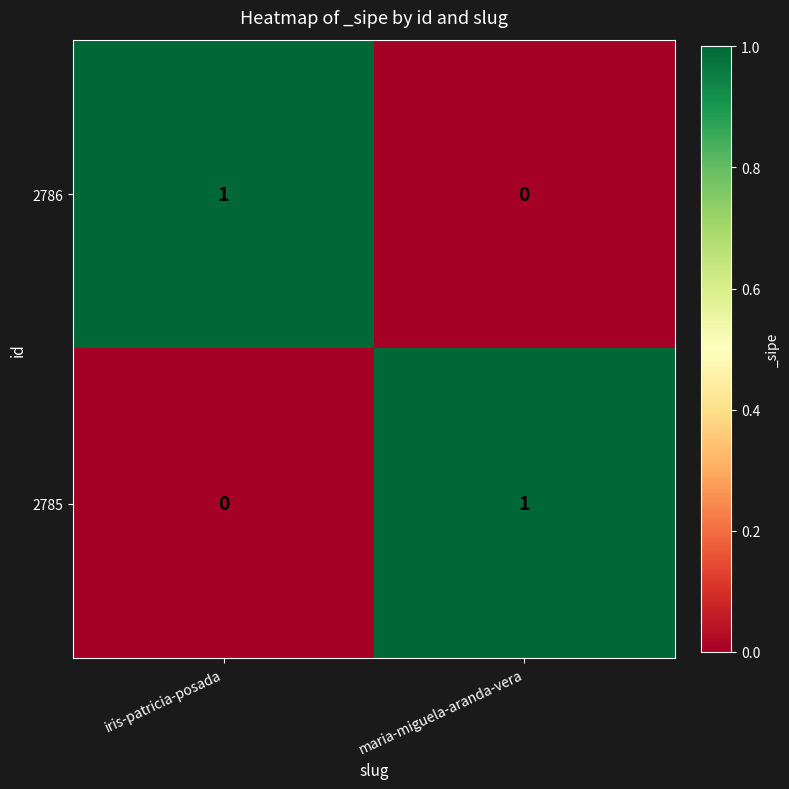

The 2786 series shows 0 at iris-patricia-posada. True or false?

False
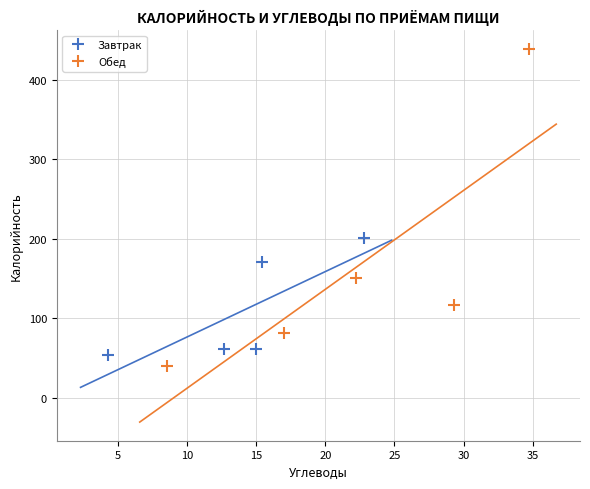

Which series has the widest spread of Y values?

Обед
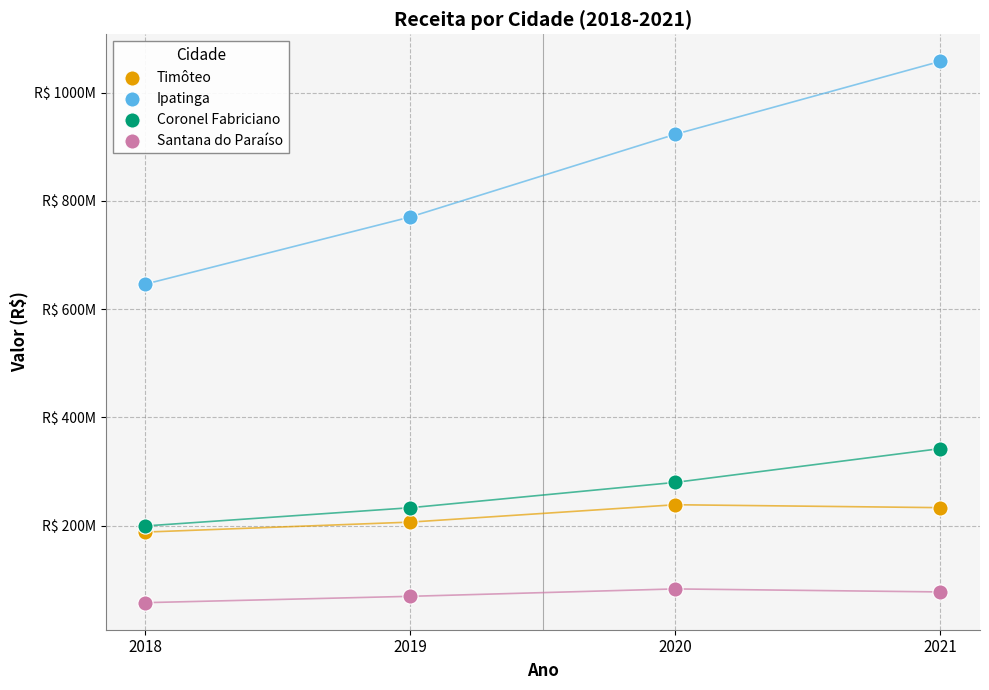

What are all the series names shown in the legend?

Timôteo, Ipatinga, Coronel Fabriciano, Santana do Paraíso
************
● **Task statement**
Copy out the text in these entries word for word, omitting the pictures.

● **Exercise response**
The 2786 series shows 0 at iris-patricia-posada. True or false?

False

Which series has the widest spread of Y values?

Обед

What are all the series names shown in the legend?

Timôteo, Ipatinga, Coronel Fabriciano, Santana do Paraíso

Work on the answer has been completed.